Born in 1971 in Mariestad, Fjellman took to working with clay from a young age, attending local ceramics classes with her father. A course at the Community College Helliden with renown Rörstrand designer Inger Persson solidified Fjellman's interest in the medium. The focus of Fjellman's studies later expanded to include courses in glasswork at The Corning Studio in New York in 2000 and in neon at the Pilchuck School of Glass in Washington from 2003-2004.
Fjellman's current projects are a testament to her varied education; her expertly detail-laden sculptures in glass and ceramic are individually hand sculpted or mouth blown. Fjellman's works are undoubtedly strong enough to stand alone, but it is the scope of her tableaus in particular, complete with elaborate decor, that demonstrates Fjellman's proficiency across an astounding amount of media.

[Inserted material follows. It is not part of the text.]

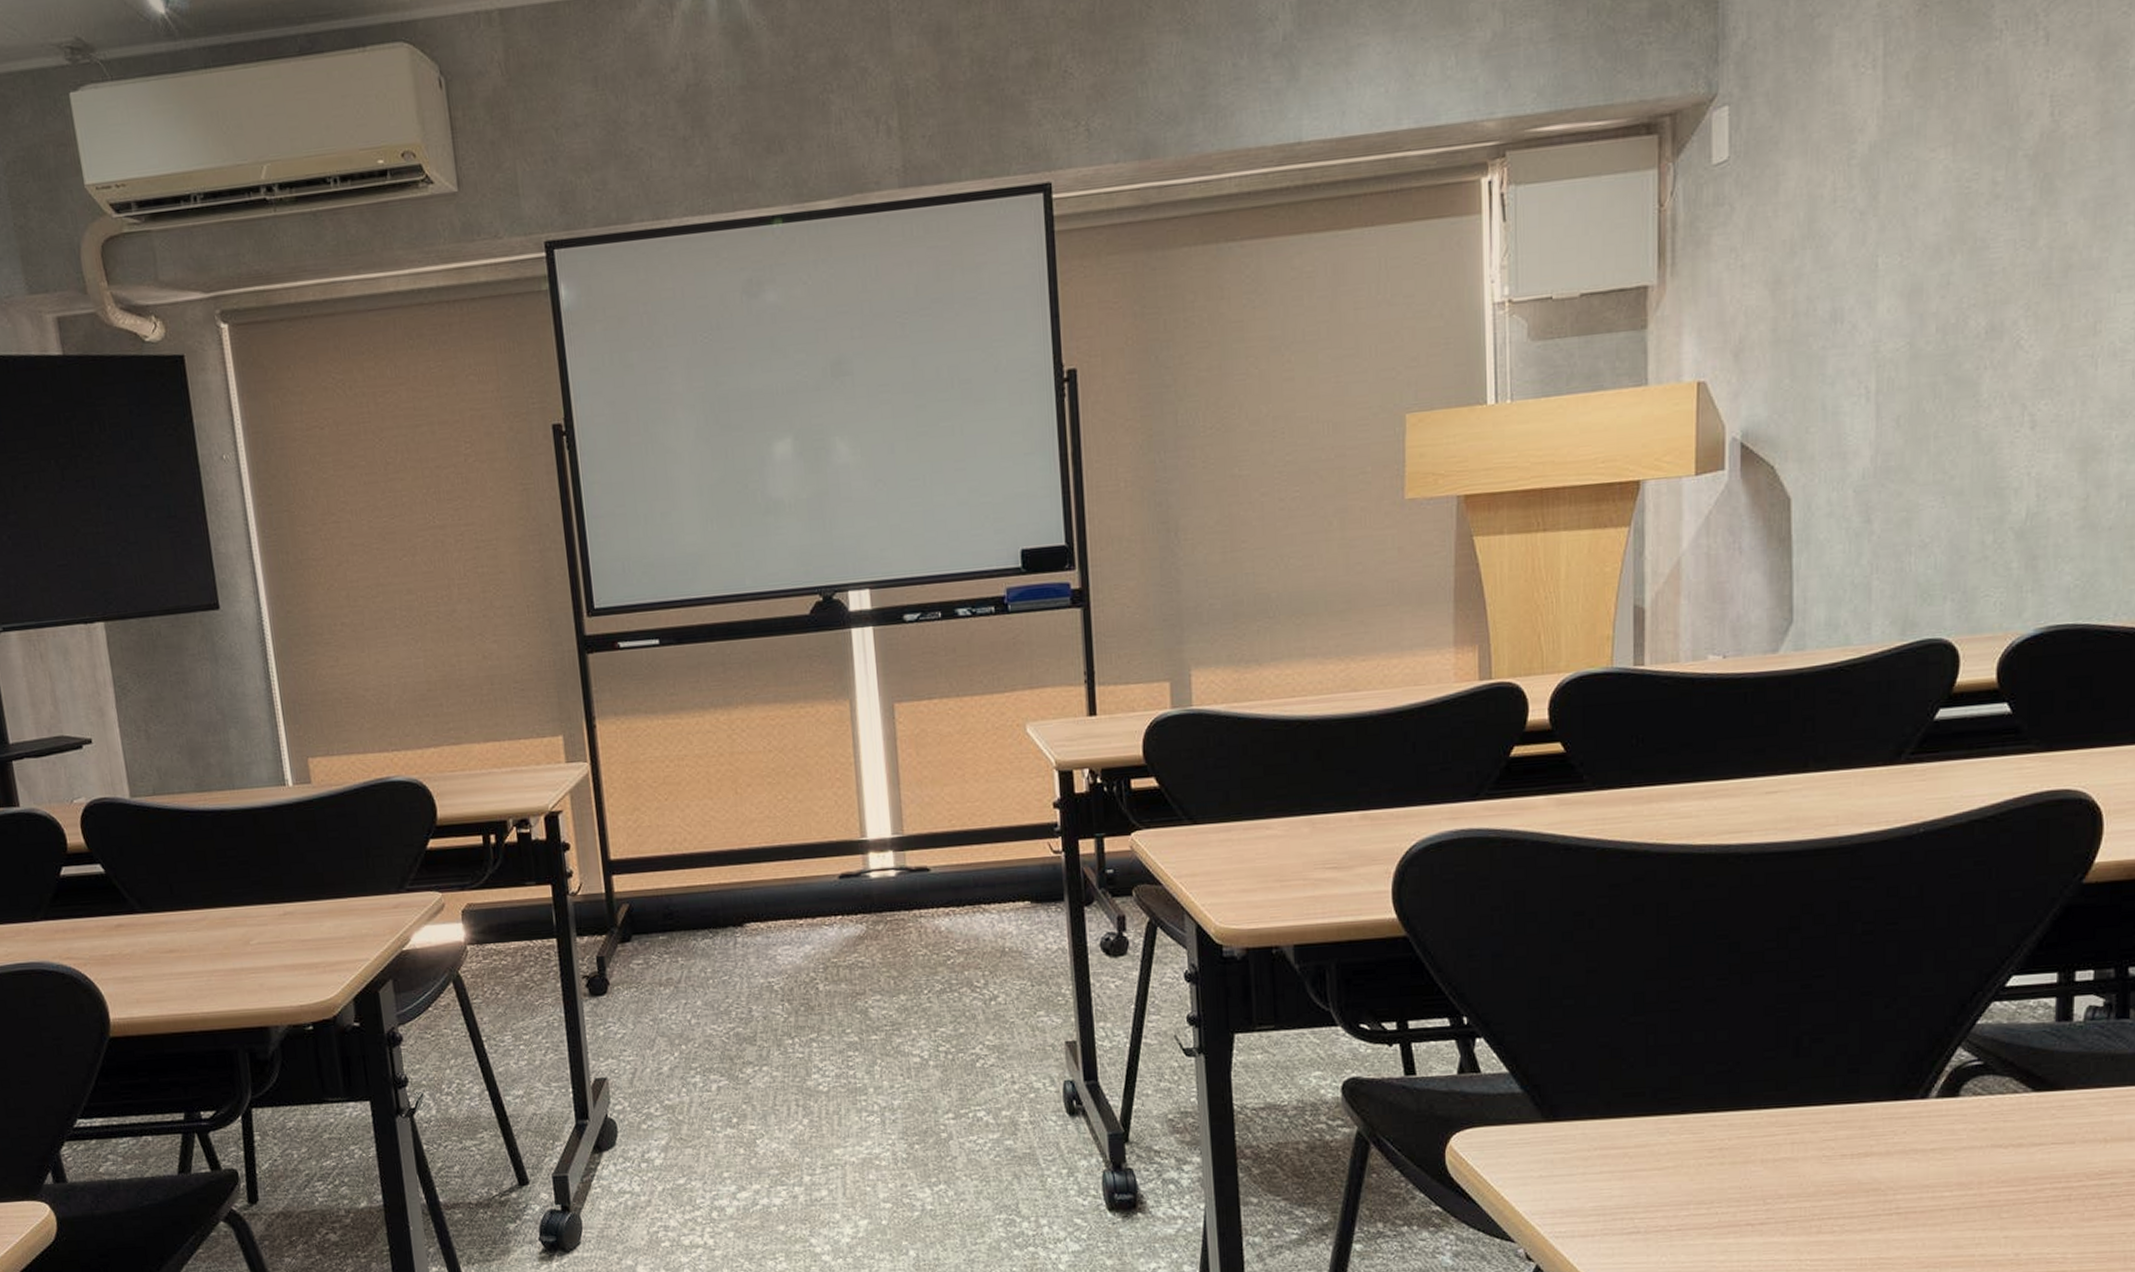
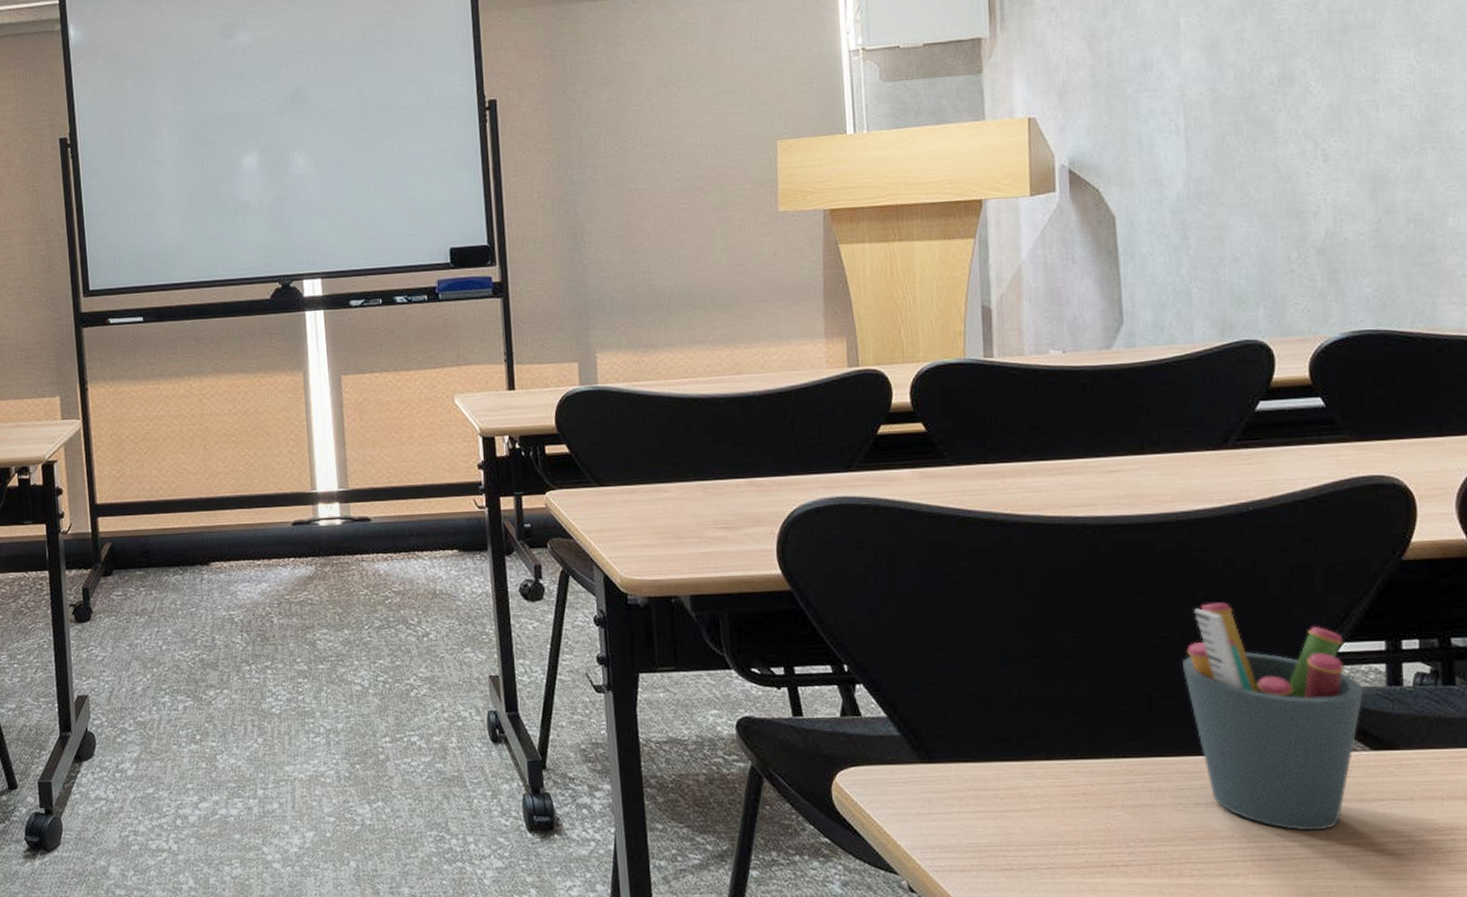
pen holder: none [1836,936,2030,1180] -> present [1183,602,1364,831]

At the core of Fjellman's installations are a clear divergence from the subtle minimalism that characterizes most traditional and contemporary Swedish art and design. Fjellman was drawn to these deviating themes and practices out of a rebellious desire to tackle figurative studies, namely the study of animals, because it was considered "tacky and vulgar" and ultimately taboo within the greater artistic community. Fjellman began experimenting with her own perception of the Swedish aesthetic, appropriating and subverting the traditional elements of Swedish design and typified beauty to create highly personal sculptures and installations, which are in many ways evocative of the Northern Swedish landscape.